Buyback
A share buyback (or share repurchase) is a corporate action where a company uses its own funds to repurchase its equity shares from the open market or through a tender offer, reducing the total shares outstanding.
When a company buys back its own shares, those shares are either extinguished (reducing the paid-up capital) or held as treasury stock. The immediate effects are a reduction in shares outstanding, an increase in EPS (since the same earnings are now divided among fewer shares), and often an uptick in ROE (as equity is reduced). Buybacks are widely regarded as a signal that management believes the stock is undervalued.
Indian IT companies became significant users of the buyback mechanism from around 2017 onward. TCS, Infosys, HCL Tech, and Wipro collectively bought back tens of thousands of crores worth of shares over the 2017–2023 period, returning surplus cash to shareholders in a tax-efficient manner.

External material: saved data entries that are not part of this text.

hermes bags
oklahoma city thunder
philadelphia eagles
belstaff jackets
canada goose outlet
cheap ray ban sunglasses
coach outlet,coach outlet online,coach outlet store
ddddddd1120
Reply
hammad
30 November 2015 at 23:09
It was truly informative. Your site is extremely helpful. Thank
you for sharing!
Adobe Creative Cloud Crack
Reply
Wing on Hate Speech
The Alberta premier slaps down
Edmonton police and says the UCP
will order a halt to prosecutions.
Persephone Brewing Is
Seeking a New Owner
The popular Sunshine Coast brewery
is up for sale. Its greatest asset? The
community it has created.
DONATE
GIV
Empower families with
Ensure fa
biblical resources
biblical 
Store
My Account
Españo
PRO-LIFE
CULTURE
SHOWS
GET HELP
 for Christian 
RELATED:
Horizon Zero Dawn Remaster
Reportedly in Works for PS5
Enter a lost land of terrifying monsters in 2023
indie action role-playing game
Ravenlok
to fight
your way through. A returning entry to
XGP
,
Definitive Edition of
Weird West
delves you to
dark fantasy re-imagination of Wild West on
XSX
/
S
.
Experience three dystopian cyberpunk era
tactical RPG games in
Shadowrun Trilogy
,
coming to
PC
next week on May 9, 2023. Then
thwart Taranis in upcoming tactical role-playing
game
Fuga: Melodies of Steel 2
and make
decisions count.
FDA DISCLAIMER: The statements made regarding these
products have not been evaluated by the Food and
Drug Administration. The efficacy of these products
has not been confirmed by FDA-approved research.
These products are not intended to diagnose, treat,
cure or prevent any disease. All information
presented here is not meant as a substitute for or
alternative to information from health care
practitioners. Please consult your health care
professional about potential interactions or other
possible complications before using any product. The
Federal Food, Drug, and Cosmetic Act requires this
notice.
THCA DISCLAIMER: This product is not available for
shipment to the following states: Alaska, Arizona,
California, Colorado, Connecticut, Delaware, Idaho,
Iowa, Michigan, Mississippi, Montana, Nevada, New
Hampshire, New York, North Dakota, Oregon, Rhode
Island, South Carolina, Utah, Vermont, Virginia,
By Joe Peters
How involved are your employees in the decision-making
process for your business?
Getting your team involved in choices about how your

Prior to 2019, buybacks through the tender offer route were taxed at 20% buyback tax in the company's hands (introduced via Finance Act 2013 amendment), which was more favourable for shareholders than receiving dividends taxed at marginal rates. The Finance Act 2024 subsequently changed the tax treatment, making buybacks more costly for companies.

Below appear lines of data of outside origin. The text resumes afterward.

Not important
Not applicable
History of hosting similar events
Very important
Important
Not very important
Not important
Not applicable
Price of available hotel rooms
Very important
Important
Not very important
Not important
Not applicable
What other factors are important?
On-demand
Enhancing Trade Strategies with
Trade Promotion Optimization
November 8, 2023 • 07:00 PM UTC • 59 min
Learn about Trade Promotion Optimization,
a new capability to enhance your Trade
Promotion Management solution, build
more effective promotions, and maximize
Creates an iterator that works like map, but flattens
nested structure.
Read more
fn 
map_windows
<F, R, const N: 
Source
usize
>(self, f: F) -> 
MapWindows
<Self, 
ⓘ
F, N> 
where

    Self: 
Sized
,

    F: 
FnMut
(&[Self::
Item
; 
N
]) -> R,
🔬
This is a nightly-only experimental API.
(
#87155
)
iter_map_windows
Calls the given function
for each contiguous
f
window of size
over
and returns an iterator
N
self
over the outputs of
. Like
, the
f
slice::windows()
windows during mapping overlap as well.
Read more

There are two primary routes for buybacks in India: the tender offer route (open to all shareholders at a fixed price for a limited period) and the open market route (company buys shares through the stock exchange over an extended period within a price cap). SEBI regulates both, setting limits on the maximum buyback size (currently up to 25% of net worth in a year) and minimum utilisation of the announced buyback amount.
A key caveat for retail investors: not all buybacks represent genuine management conviction. Some companies announce buybacks primarily for the signalling effect — to create positive market sentiment — without fully following through. SEBI data has shown instances where announced buyback amounts were substantially under-utilised. Tracking actual buyback quantities against the announced maximum is important for assessing management credibility.
Buybacks can also be a tool to manage EPS optically, particularly when used alongside ESOP dilution. A company that issues significant ESOPs (which dilute EPS) and then buys back shares to neutralise the dilution is essentially transferring value from public shareholders to employees — a dynamic worth scrutinising when reading buyback announcements.